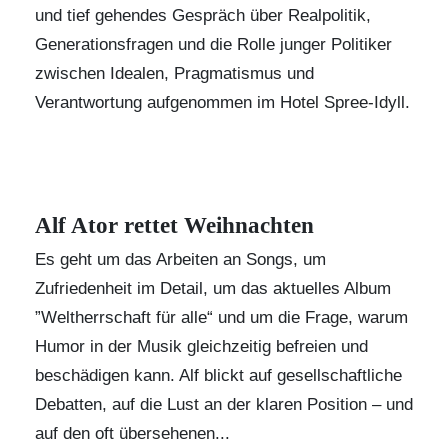
und tief gehendes Gespräch über Realpolitik,
Generationsfragen und die Rolle junger Politiker
zwischen Idealen, Pragmatismus und
Verantwortung aufgenommen im
Hotel Spree-Idyll
.
Alf Ator rettet Weihnachten
Es geht um das Arbeiten an Songs, um
Zufriedenheit im Detail, um das aktuelles Album
”Weltherrschaft für alle“ und um die Frage, warum
Humor in der Musik gleichzeitig befreien und
beschädigen kann. Alf blickt auf gesellschaftliche
Debatten, auf die Lust an der klaren Position – und
auf den oft übersehenen...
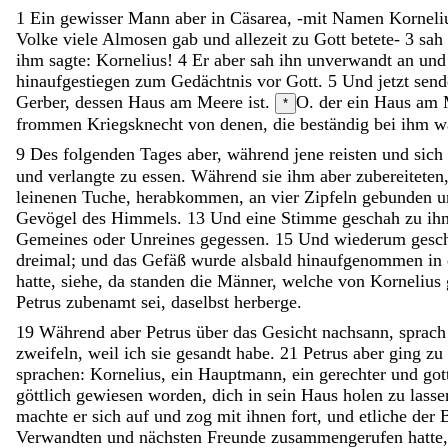
1
Ein
gewisser
Mann
aber
in
Cäsarea
,
-
mit
Namen
Korneli
Volke
viele
Almosen
gab
und
allezeit
zu
Gott
betete-
3
sah
ihm
sagte
:
Kornelius
!
4
Er
aber
sah
ihn
unverwandt
an
un
hinaufgestiegen
zum
Gedächtnis
vor
Gott
.
5
Und
jetzt
sen
Gerber
,
dessen
Haus
am
Meere
ist
.
O. der ein Haus am 
*
frommen
Kriegsknecht
von
denen
,
die
beständig
bei
ihm
w
9
Des
folgenden
Tages
aber
,
während
jene
reisten
und
sich
und
verlangte
zu
essen
.
Während
sie
ihm
aber
zubereiteten
leinenen
Tuche
,
herabkommen
,
an
vier
Zipfeln
gebunden
u
Gevögel
des
Himmels
.
13
Und
eine
Stimme
geschah
zu
ih
Gemeines
oder
Unreines
gegessen
.
15
Und
wiederum
gesc
dreimal
;
und
das
Gefäß
wurde
alsbald
hinaufgenommen
in
hatte
,
siehe
,
da
standen
die
Männer
,
welche
von
Kornelius
Petrus
zubenamt
sei
,
daselbst
herberge
.
19
Während
aber
Petrus
über
das
Gesicht
nachsann
,
sprac
zweifeln
,
weil
ich
sie
gesandt
habe
.
21
Petrus
aber
ging
zu
sprachen
:
Kornelius
,
ein
Hauptmann
,
ein
gerechter
und
got
göttlich
gewiesen
worden
,
dich
in
sein
Haus
holen
zu
lass
machte
er
sich
auf
und
zog
mit
ihnen
fort
,
und
etliche
der
Verwandten
und
nächsten
Freunde
zusammengerufen
hatte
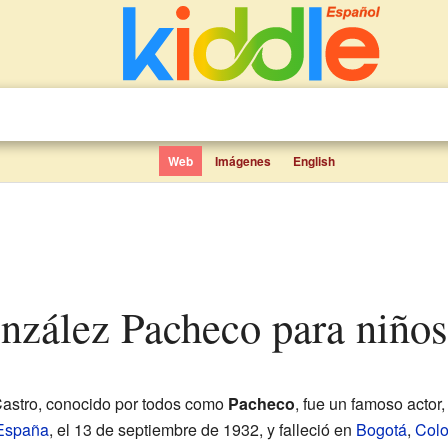
Web
Imágenes
English
nzález Pacheco para niños
stro, conocido por todos como
Pacheco
, fue un famoso actor,
España
, el 13 de septiembre de 1932, y falleció en
Bogotá
,
Col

-*-*-

Copy every line of the data exactly as written, excluding the pictures.

und tief gehendes Gespräch über Realpolitik,
Generationsfragen und die Rolle junger Politiker
zwischen Idealen, Pragmatismus und
Verantwortung aufgenommen im
Hotel Spree-Idyll
.
Alf Ator rettet Weihnachten
Es geht um das Arbeiten an Songs, um
Zufriedenheit im Detail, um das aktuelles Album
”Weltherrschaft für alle“ und um die Frage, warum
Humor in der Musik gleichzeitig befreien und
beschädigen kann. Alf blickt auf gesellschaftliche
Debatten, auf die Lust an der klaren Position – und
auf den oft übersehenen...
1
Ein
gewisser
Mann
aber
in
Cäsarea
,
-
mit
Namen
Korneli
Volke
viele
Almosen
gab
und
allezeit
zu
Gott
betete-
3
sah
ihm
sagte
:
Kornelius
!
4
Er
aber
sah
ihn
unverwandt
an
un
hinaufgestiegen
zum
Gedächtnis
vor
Gott
.
5
Und
jetzt
sen
Gerber
,
dessen
Haus
am
Meere
ist
.
O. der ein Haus am 
*
frommen
Kriegsknecht
von
denen
,
die
beständig
bei
ihm
w
9
Des
folgenden
Tages
aber
,
während
jene
reisten
und
sich
und
verlangte
zu
essen
.
Während
sie
ihm
aber
zubereiteten
leinenen
Tuche
,
herabkommen
,
an
vier
Zipfeln
gebunden
u
Gevögel
des
Himmels
.
13
Und
eine
Stimme
geschah
zu
ih
Gemeines
oder
Unreines
gegessen
.
15
Und
wiederum
gesc
dreimal
;
und
das
Gefäß
wurde
alsbald
hinaufgenommen
in
hatte
,
siehe
,
da
standen
die
Männer
,
welche
von
Kornelius
Petrus
zubenamt
sei
,
daselbst
herberge
.
19
Während
aber
Petrus
über
das
Gesicht
nachsann
,
sprac
zweifeln
,
weil
ich
sie
gesandt
habe
.
21
Petrus
aber
ging
zu
sprachen
:
Kornelius
,
ein
Hauptmann
,
ein
gerechter
und
got
göttlich
gewiesen
worden
,
dich
in
sein
Haus
holen
zu
lass
machte
er
sich
auf
und
zog
mit
ihnen
fort
,
und
etliche
der
Verwandten
und
nächsten
Freunde
zusammengerufen
hatte
Web
Imágenes
English
nzález Pacheco para niños
stro, conocido por todos como
Pacheco
, fue un famoso actor,
España
, el 13 de septiembre de 1932, y falleció en
Bogotá
,
Col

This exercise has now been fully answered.